Pour pallier cette situation, le projet de Loi de finances 2026 prévoit la mise en place d’une taxation différenciée entre produits locaux et importés, avec un taux d’accise de 80 % pour les premiers et de 120 % pour les seconds. Bien que cette mesure, conçue pour soutenir l’industrie nationale et encourager la production locale, suscite des controverses.
«L’intention pourrait sembler louable pour promouvoir la production nationale, mais l’outil est inadapté», souligne un expert en finances publiques, qui s’inquiète des répercussions multisectorielles potentielles sur l’économie, le budget, ainsi que sur les engagements internationaux du pays envers l’Organisation mondiale du commerce (OMC), la Zone de libre-échange continentale africaine (ZLECAf), le COMESA, la SADC, et l’EAC. Pour rappel, ces accords reposent sur le principe de non-discrimination entre produits similaires, qu’ils soient locaux ou importés. Dès lors, l’instauration de deux niveaux de taxation pourrait être perçue comme une mesure protectionniste, exposant la RD-Congo à des contestations diplomatiques ou commerciales, en particulier de la part de pays exportateurs.

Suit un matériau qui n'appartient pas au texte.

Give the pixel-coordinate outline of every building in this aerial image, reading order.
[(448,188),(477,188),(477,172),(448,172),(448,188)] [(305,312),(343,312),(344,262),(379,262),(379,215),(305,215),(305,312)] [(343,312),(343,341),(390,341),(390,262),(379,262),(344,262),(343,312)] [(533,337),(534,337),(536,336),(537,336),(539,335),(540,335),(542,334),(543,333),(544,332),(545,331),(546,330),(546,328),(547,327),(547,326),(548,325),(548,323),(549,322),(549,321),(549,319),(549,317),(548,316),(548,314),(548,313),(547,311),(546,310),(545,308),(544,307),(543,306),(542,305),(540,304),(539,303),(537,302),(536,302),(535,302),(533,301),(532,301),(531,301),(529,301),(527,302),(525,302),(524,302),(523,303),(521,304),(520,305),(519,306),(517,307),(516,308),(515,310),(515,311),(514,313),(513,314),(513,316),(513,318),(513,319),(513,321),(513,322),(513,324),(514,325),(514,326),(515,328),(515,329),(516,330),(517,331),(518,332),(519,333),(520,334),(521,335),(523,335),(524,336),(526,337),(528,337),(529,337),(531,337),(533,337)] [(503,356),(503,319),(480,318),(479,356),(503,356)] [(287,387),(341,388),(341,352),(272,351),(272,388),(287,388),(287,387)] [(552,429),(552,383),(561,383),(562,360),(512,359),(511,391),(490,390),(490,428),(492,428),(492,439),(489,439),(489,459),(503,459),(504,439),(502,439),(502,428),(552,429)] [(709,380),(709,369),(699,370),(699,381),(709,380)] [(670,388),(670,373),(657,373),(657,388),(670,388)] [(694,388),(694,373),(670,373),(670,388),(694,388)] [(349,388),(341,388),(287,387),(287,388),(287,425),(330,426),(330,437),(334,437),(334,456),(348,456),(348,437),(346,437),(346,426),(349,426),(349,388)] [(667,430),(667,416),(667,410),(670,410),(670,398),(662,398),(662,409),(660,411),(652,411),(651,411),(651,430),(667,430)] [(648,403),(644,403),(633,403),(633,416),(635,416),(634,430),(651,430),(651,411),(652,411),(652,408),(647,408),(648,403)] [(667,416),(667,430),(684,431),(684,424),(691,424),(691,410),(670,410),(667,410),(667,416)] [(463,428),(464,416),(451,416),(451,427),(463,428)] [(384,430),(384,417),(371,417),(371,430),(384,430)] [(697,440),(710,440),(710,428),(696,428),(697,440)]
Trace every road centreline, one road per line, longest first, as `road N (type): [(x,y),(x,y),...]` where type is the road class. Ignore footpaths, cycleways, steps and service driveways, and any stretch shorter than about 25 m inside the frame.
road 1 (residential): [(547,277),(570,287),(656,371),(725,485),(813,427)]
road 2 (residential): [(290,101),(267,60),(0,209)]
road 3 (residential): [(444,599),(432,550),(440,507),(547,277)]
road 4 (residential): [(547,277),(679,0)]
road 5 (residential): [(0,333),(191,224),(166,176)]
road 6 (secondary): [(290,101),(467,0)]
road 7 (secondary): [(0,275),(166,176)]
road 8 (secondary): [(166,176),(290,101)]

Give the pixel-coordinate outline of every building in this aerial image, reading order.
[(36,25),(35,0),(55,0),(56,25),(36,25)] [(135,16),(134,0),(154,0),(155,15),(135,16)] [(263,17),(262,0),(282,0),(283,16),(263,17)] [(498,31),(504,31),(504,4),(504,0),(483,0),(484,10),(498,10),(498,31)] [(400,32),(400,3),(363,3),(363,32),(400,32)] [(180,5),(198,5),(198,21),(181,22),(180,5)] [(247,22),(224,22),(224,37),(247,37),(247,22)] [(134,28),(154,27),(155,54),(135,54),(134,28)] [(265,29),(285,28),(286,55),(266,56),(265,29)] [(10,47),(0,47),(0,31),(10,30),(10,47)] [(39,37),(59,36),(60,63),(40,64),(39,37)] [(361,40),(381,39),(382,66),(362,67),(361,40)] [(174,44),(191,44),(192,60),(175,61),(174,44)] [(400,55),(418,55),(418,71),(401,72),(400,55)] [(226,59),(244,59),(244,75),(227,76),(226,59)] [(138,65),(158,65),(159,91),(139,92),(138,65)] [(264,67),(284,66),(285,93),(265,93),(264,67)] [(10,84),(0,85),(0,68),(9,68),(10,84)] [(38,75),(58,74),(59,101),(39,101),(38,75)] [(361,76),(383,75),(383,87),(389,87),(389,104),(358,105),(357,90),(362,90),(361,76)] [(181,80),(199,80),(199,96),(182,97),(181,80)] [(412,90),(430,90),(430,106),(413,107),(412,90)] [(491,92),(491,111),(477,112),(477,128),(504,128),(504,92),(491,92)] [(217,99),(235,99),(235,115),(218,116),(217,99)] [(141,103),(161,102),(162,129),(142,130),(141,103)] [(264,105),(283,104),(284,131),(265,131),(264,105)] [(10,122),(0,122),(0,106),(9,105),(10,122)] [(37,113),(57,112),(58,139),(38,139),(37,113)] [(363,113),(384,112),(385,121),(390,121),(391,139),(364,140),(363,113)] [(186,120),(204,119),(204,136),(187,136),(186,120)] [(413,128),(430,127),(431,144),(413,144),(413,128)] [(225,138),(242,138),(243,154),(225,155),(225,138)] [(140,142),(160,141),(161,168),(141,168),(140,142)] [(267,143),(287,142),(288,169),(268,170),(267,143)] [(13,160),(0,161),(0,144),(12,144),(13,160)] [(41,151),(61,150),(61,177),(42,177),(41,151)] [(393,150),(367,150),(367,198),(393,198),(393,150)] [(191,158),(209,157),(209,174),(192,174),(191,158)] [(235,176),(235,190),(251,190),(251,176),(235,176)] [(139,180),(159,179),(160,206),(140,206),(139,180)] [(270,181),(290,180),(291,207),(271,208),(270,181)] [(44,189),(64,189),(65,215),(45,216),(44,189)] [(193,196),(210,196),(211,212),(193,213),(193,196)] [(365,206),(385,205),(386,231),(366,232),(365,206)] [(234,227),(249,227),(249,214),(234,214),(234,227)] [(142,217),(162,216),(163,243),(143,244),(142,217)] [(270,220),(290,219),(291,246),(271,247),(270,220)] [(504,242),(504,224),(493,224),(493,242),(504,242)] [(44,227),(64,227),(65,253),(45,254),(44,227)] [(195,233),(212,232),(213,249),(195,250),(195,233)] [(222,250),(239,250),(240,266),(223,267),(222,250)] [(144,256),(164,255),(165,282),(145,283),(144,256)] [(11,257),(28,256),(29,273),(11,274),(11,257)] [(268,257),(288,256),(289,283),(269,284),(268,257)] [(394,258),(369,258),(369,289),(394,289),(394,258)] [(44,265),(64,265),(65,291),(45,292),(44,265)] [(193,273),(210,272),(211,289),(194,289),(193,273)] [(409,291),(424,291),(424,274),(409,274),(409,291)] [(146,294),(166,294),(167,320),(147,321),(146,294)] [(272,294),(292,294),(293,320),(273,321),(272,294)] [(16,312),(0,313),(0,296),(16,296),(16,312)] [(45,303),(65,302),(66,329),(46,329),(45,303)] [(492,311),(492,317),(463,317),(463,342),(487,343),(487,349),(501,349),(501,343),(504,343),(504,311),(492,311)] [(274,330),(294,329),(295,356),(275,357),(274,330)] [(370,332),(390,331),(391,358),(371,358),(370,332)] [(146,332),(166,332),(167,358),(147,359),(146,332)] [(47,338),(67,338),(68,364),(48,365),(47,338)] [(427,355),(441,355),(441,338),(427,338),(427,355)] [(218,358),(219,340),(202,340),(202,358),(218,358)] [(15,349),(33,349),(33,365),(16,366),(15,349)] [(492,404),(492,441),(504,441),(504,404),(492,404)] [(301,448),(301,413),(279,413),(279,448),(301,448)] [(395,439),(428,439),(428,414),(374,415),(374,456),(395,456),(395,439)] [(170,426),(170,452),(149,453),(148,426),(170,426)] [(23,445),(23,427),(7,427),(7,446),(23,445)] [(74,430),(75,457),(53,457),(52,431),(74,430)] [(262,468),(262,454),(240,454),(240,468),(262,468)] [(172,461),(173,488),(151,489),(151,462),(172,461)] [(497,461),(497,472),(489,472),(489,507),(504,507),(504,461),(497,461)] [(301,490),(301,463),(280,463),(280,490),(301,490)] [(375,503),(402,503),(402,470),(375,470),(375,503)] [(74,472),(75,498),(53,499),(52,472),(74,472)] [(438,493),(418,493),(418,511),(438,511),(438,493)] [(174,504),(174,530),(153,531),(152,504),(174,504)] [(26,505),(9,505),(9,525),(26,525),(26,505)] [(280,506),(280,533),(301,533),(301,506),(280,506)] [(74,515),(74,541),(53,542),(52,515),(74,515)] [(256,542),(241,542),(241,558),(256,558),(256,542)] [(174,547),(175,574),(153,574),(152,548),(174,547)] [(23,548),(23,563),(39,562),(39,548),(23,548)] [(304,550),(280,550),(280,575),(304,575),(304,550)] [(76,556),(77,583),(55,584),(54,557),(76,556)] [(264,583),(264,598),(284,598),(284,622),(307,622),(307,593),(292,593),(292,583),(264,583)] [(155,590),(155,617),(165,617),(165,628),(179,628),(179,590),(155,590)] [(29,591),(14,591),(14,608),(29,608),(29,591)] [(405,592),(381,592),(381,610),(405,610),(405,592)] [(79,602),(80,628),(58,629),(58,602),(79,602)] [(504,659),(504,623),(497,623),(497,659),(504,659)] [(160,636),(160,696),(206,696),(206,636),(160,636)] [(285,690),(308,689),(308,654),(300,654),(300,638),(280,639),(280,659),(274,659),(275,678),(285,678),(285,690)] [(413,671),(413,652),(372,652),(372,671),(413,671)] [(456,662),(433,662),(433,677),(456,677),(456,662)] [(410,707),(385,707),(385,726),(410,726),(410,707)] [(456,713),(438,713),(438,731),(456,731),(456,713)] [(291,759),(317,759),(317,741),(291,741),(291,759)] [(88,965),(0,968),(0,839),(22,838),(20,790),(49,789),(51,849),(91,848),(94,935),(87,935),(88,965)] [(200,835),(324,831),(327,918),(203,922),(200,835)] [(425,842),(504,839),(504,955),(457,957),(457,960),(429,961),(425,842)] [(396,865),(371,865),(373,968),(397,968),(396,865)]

Taxer la quantité et non la valeur
Face à ces enjeux, de nombreux spécialistes plaident pour une réforme plus profonde du système fiscal. L’idée d’une accise spécifique, fondée sur la quantité plutôt que sur la valeur déclarée, est de plus en plus mise en avant. Cette approche vise à neutraliser les possibilités de fraude liées à la sous-évaluation, à stabiliser les recettes et à garantir une concurrence équitable.
Cette «fiscalité équilibrée», selon des fiscalistes contactés par AfricaNews, a l’avantage de ne favoriser aucun acteur tout en assurant des revenus stables pour l’État. Sans chercher à réinventer la roue, ces experts soulignent que ce modèle est déjà mis en œuvre dans de nombreux pays africains, validé par la Banque mondiale et le Fonds monétaire international. Pour optimiser sa mise en œuvre, les réformistes proposent une stratégie progressive, s’étalant sur plusieurs années, afin de donner aux opérateurs une visibilité accrue.
Pour ce faire, il serait pertinent d’associer la réforme fiscale à des outils de traçabilité renforcés, comme l’utilisation de timbres fiscaux garantis par des établissements bancaires, ce qui permettrait à l’État de sécuriser la perception des taxes dues. L’enjeu dépasse la simple fiscalité du tabac : il s’agit de la capacité du pays à moderniser son administration, à réduire la fraude et à créer un environnement économique basé sur la confiance.
Pour les entreprises respectant la législation, la situation actuelle nécessite une clarification urgente du cadre fiscal. De nombreuses entreprises mettent en garde contre les risques de pertes d’emplois, de baisse d’investissements et d’érosion de l’assiette fiscale si les distorsions du marché persistent. Pour l’État, la priorité reste la mobilisation des recettes intérieures, un objectif qui, bien qu’officiellement affirmé depuis des années, demeure difficile à réaliser tant que les failles structurelles perdurent.
Ainsi, la charge pèse sur les députés nationaux et autres acteurs concernés, tiraillés entre les impératifs budgétaires, les exigences de bonne gouvernance et les engagements internationaux. Un acteur du secteur a identifié la nécessité de faire un choix entre taxer davantage et taxer avec discernement. À son sens, une fiscalité axée sur la quantité plutôt que sur la valeur déclarée améliorerait l’équité, la transparence et l’efficacité du système, faisant transitionner le pays d’une logique de contrôle vers une logique de confiance. Pour beaucoup, cette transition est essentielle pour bâtir une économie moderne et souveraine à un moment où la nation cherche à accroître ses marges de manœuvre financières.